Computation Problem 1

a. Verify by direct computation the estimated noise variances reported by lm for the multiple linear regressions \[ \texttt{courseevaluation} \sim \texttt{beauty} + \texttt{female} + \texttt{age}\] and \[ \texttt{courseevaluation} \sim \widetilde{\texttt{beauty}} + \texttt{female} + \widetilde{\texttt{age}}\] from Interpretation Problem 1, where the tilde over a predictor variable indicates that we use the standardized predictor.

b. Are the estimated noise variances the same? Why?

Computation Problem 2

a. Verify by direct computation the estimated standard errors for the coefficient estimates reported by lm for the multiple linear regression \[ \texttt{kid_score} \sim \widetilde{\texttt{mom_age}} + \texttt{mom_hs}\] from Interpretation Problem 2, where the tilde over a predictor variable indicates that we use the standardized predictor.

Hint: It will be easier if you work with the formula given in terms of the design matrix rather than the formula involving the multiple \(R^{2}\) value.

b. Would you get the same estimated standard errors for the multiple linear regression \[ \texttt{kid_score} \sim \texttt{mom_age} + \texttt{mom_hs}\text{?}\] Why?

Hint: It will be easier if you think about this using the formula given in terms of the multiple \(R^{2}\) value.

Theory Problems

Theory Problem 1

In class, I stated that, when we include an intercept in a simple linear regression, the mean of the residuals from that regression is zero: \[ \frac{1}{n} \sum_{i = 1}^{n} e_{i} = 0.\] This is one of the “constraints” placed on the residuals that induces a loss of one degree of freedom for the \(t\) and \(\chi^{2}\) distributions associated with the SLRGN and MLRGN models.

In this problem, we will prove that the residuals of a fitted multiple linear regression model \[ Y = b_{0} + \sum_{j = 1}^{p} b_{j} X_{j} + e_{i}\] have mean 0, as well as that the residuals are uncorrelated with any of the predictors included in the model. That is, we will show that: \[\begin{aligned} \frac{1}{n} \sum_{i = 1}^{n} e_{i} &= 0 \\ \frac{1}{n} \sum_{i = 1}^{n} X_{ij} e_{i} &= 0, j = 1, 2, \ldots, p \end{aligned}. \]

a. The “residual maker” matrix \(\mathbf{M} = \mathbf{I} - \mathbf{X} (\mathbf{X}^{T} \mathbf{X})^{-1} \mathbf{X}^{T}\) is so-called because it transforms the response vector \(\mathbf{Y}\) into the residual vector \(\mathbf{e}\), \[ \mathbf{M} \mathbf{Y} = \mathbf{e}.\] Verify this property of the residual maker matrix.

b. Show that \(\mathbf{X}^{T} \mathbf{e} = \mathbf{0}\) by using the result you verified above.

c. Explain why \(\mathbf{X}^{T} \mathbf{e} = \mathbf{0}\) indicates that \[\frac{1}{n} \sum_{i = 1}^{n} e_{i} = 0 \] and we can conclude that the sample mean of the residuals is 0.

d. Explain why \(\mathbf{X}^{T} \mathbf{e} = \mathbf{0}\) indicates that \[\frac{1}{n} \sum_{i = 1}^{n} X_{ij} e_{i} = 0, j = 1, 2, \ldots, p \] and we can conclude that the sample correlation between the residuals and each predictor included in the model is 0.
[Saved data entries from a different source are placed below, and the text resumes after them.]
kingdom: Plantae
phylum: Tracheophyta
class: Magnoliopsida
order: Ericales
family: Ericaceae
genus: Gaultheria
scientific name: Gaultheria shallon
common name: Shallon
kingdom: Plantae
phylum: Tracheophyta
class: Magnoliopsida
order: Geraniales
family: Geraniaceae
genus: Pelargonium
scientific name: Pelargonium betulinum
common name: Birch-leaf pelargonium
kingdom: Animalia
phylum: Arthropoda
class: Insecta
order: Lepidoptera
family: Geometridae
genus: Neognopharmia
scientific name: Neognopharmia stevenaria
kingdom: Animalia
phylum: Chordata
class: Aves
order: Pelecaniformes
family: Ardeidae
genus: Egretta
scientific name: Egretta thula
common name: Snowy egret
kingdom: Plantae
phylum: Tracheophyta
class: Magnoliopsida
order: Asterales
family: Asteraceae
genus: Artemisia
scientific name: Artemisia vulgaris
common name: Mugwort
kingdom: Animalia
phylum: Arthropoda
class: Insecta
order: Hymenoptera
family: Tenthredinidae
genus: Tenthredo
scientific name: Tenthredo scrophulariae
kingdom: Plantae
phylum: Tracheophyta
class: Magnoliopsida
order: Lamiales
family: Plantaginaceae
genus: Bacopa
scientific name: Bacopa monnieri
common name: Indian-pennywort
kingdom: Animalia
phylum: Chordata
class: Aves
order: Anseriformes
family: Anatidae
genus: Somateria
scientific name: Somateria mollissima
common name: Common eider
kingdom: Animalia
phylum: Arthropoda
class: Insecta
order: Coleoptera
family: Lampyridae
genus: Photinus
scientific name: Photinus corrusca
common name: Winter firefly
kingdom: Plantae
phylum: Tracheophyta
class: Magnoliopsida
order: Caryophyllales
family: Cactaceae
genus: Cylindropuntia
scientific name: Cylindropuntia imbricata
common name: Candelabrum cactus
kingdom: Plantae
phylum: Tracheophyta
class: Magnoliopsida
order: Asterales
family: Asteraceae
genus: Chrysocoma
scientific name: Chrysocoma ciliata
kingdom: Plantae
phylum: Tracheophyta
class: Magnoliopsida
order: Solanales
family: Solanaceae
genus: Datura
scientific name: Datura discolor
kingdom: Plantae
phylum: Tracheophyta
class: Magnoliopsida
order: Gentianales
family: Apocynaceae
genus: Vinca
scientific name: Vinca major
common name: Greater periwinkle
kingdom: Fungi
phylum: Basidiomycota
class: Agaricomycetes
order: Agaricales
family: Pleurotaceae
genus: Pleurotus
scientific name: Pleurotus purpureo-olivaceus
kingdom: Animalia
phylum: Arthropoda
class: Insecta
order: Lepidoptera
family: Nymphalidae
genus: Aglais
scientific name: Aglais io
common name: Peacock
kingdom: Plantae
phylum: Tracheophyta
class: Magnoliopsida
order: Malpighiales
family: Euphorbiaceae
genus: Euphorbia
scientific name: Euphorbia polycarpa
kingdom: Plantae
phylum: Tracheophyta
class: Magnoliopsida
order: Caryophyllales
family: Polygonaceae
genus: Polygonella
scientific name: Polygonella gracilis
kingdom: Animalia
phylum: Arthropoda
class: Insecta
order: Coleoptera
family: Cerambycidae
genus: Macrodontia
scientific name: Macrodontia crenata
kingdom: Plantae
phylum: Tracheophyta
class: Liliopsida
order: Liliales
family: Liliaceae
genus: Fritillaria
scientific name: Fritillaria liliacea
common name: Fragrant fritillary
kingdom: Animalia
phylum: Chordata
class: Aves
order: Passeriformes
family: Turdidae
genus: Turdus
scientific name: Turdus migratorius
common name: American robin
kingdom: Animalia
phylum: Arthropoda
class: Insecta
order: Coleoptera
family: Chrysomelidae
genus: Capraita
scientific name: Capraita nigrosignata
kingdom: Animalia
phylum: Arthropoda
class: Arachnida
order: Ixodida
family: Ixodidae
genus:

e. What do the results from Part c and Part d indicate about the slope and intercept of a simple linear regression model that predicts the residuals using any one of the predictors included in the multiple linear regression? How does this relate to why we always use a nonparametric smoother to search for systematic deviations from 0 in the residual versus predictor plots?